Bankrupt oil companies must pay the costs of cleaning up their abandoned wells, Canada’s top court ruled, striking down a decision that allowed them to pass those costs onto an industry-funded group.

The Supreme Court of Canada, in a 5-2 decision, said companies or their receivers can’t walk away from their environmental liabilities by invoking federal legislation regarding the order in which creditors are to be paid.

Thursday’s ruling in the case of Redwater Energy Corp., which filed for bankruptcy in late 2015, shifts the cost of remediating spent or inactive wells onto the buyers of bankrupt companies instead of allowing them to pass those expenses onto the industry-funded Orphan Well Association. The ruling comes amid tough times for the energy industry that have increased the backlog of dead wells.

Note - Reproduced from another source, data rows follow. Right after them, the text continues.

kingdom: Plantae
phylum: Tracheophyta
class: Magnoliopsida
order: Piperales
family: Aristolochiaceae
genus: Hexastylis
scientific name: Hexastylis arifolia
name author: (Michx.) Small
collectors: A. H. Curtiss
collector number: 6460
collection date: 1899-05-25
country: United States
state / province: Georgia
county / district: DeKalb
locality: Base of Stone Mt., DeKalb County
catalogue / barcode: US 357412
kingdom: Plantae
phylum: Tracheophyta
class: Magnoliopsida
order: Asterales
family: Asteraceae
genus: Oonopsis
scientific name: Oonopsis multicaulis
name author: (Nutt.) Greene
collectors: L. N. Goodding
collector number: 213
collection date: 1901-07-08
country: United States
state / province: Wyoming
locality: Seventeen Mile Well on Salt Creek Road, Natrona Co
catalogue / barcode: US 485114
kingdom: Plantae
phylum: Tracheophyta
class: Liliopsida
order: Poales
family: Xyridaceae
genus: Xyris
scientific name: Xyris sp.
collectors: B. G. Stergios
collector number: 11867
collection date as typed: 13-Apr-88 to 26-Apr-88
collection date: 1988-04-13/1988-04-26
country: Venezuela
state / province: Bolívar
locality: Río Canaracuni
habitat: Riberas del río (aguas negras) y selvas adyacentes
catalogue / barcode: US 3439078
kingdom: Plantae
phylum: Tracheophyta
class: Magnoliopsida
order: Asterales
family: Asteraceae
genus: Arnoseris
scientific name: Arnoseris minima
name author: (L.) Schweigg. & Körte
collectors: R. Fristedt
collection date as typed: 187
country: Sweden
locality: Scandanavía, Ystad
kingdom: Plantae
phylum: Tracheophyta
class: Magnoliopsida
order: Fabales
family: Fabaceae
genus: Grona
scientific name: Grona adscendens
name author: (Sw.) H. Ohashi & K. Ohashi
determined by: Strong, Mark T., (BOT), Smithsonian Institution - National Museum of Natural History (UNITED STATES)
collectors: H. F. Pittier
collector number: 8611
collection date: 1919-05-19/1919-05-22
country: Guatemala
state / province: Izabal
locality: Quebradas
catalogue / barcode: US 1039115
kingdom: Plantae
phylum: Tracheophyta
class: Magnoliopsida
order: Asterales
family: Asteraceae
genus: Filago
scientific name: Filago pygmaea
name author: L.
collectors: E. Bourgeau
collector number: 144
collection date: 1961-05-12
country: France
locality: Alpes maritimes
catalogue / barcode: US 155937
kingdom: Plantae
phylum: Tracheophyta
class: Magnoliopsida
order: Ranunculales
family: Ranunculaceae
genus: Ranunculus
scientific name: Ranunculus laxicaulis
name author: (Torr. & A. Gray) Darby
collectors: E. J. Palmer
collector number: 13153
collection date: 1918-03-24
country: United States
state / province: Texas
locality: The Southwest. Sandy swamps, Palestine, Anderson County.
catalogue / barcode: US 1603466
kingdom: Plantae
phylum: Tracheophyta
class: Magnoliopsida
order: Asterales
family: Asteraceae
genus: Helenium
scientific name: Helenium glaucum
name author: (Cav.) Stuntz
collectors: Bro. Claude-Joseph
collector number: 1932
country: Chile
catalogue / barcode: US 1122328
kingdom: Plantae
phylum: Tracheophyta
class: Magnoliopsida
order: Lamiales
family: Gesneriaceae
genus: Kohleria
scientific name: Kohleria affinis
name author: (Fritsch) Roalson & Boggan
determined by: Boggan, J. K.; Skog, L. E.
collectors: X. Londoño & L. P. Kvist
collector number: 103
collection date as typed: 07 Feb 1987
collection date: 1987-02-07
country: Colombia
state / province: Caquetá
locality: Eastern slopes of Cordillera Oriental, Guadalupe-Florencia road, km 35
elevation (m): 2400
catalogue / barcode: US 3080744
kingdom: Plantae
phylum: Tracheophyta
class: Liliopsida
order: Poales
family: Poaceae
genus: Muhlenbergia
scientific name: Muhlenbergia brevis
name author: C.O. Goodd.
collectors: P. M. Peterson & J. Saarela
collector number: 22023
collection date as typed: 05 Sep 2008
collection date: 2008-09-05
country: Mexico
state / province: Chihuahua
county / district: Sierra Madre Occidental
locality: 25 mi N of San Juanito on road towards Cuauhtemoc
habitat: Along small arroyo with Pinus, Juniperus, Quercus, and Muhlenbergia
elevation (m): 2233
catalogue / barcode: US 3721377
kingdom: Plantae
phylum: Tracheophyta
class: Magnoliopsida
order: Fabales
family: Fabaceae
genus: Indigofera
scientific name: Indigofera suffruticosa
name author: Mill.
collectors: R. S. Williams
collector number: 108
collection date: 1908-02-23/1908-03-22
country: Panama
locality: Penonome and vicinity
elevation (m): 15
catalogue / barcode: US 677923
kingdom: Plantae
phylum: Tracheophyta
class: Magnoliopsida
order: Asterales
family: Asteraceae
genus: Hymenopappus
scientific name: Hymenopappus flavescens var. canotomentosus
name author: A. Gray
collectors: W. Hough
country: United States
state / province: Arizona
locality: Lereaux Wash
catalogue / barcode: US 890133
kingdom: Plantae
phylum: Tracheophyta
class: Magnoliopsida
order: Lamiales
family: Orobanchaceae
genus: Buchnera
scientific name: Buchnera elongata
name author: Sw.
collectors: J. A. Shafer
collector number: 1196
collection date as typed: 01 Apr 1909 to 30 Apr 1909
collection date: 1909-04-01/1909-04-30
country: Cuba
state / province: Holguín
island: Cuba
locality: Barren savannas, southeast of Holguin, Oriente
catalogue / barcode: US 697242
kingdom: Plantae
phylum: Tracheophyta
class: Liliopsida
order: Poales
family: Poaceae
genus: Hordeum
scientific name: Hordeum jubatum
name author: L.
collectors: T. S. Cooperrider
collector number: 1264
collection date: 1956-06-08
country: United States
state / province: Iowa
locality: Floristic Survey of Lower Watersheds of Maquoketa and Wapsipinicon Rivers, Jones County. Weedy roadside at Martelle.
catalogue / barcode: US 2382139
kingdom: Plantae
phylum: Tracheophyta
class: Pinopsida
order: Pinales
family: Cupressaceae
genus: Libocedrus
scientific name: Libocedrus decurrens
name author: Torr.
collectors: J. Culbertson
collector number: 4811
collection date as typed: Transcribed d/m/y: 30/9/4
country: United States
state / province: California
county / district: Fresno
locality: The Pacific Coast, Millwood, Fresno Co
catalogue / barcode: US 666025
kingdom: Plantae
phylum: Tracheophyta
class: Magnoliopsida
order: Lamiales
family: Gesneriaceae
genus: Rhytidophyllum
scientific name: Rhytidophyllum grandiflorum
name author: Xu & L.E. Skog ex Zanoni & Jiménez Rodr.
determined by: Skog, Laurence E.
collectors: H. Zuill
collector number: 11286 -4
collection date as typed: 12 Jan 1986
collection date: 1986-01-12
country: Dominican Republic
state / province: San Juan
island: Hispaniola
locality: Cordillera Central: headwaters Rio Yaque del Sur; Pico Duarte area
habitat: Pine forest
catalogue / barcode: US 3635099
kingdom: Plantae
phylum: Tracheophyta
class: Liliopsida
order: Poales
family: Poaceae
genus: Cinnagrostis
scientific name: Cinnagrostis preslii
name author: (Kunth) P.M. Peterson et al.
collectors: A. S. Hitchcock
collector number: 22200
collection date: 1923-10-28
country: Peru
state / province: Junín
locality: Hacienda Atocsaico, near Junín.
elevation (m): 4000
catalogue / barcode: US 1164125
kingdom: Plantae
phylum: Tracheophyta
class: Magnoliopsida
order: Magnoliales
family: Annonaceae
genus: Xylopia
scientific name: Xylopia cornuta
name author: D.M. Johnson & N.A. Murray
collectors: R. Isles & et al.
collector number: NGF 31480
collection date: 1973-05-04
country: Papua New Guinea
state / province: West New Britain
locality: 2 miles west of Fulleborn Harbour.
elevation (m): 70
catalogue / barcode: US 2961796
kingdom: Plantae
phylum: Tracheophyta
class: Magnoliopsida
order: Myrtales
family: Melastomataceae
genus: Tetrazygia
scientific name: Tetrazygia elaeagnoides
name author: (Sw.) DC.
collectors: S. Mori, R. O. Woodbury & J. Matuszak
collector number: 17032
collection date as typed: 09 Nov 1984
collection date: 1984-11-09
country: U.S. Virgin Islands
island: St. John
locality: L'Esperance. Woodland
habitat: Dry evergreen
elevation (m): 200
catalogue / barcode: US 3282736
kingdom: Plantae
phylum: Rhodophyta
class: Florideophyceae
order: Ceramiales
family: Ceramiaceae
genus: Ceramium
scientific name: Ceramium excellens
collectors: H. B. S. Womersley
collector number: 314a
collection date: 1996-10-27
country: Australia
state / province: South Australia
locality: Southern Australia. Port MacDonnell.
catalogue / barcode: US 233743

Funded primarily through a levy charged to oil producers, the Orphan Well Association received a $235 million loan from Alberta’s provincial government in 2017 to help it deal with its rising backlog. The group currently lists more than 3,100 orphan wells for abandonment in its inventory.

The receiver that was liquidating Redwater had argued it should be able to sell the company’s best wells and leave the worst behind for the Orphan Well Association to clean up, otherwise loans to energy companies may become too risky. Alberta regulators countered that buyers should have to take both good and bad wells, balancing the risks to creditors and taxpayers.

“The decision will likely lower the future burden on Alberta’s Orphan Well Fund, which is funded by all solvent producers,” RBC Capital Markets analyst Keith Mackey said in a note to investors. “The ruling will also heighten overall scrutiny of abandonment liabilities by lenders and buyers of mature assets.”